§ **Written exercise**:
Please answer these questions about the Torque mailing-list thread below:
(a) What value does the example give for resources_available.nodes?
(b) Why is the cluster down at the time of writing?
(c) Which scheduler does the Feb 7 reply name as the one in use?

[torqueusers] specifying nodes for MPI jobs on small cluster

Gustavo Correa gus at ldeo.columbia.edu
Fri Feb 8 09:29:17 MST 2013


Thank you Adrew.

What happens if you launch enough jobs to fill out enough "nodes"
that were assigned to resources_available.nodes (server and queues),
but that do not actually exist physically (or as described by the nodes *file* in 
the server_priv directory)?

For instance, if you set resources_available.nodes=41 (the number of cores/processors,
not actual nodes in your cluster, IIRR), then launch enough jobs to fill 41 nodes,
will all those jobs run, or will the actual nodes information stored in the nodes 
*file* take precedence?
I.e. will the physical nodes-and-processors get oversubscribed, 
or will some jobs sit and wait in Q (queued) state,
and Torque will only  run (R state) enough jobs to 
fill the physical nodes-and-cores available?

I confess I find the context-dependent intepretation of the word "node"
by Torque more harmful than helpful.
It may also interact in unclear ways with
the scheduler settings (eg. Maui).
Maybe the context-dependent interpretation is to keep up with legacy interpretations.
I would rather like a more rigid (and hopefully less confusing) 
notion of what a node and a processor are, even with the current blurring of  the 
dividing line by multicore processors, gpus, etc.

I cannot test this now.  The cluster is a production machine, 
and now it is down due to a blizzard here.

Thank you,
Gus Correa




On Feb 8, 2013, at 11:04 AM, Andrew Dawson wrote:

> For others who are interested, the guidance at http://docs.adaptivecomputing.com/torque/Content/topics/11-troubleshooting/faq.htm#qsubNotAllow resolves my particular issue, so thanks Michel!
> 
> 
> On 7 February 2013 21:40, Gus Correa <gus at ldeo.columbia.edu> wrote:
> Hi Andrew
> 
> I never got much luck with procs=YZ,
> which is likely to be the syntax that matches what you want to do.
> Maui (the scheduler I use) seems not to understand that
> syntax very well.
> 
> I wouldn't rely completely on the Torque documentation.
> It has good guidelines, but may have mistakes in the details.
> Trial and error may be the way to check what works for you.

§ **Source data**:
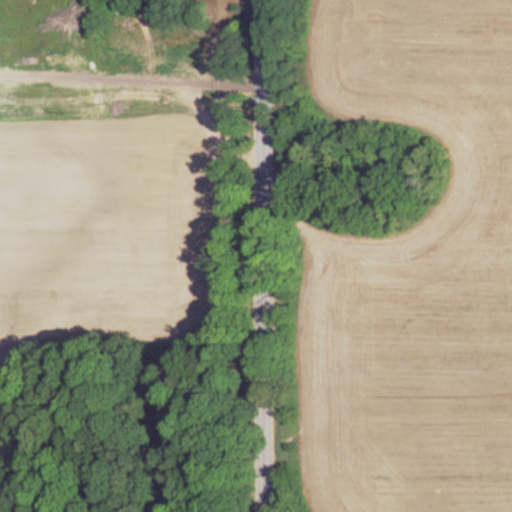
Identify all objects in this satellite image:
building: (202, 17)
road: (126, 82)
road: (253, 255)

§ **Full output**:
(a) 41
(b) A blizzard
(c) Maui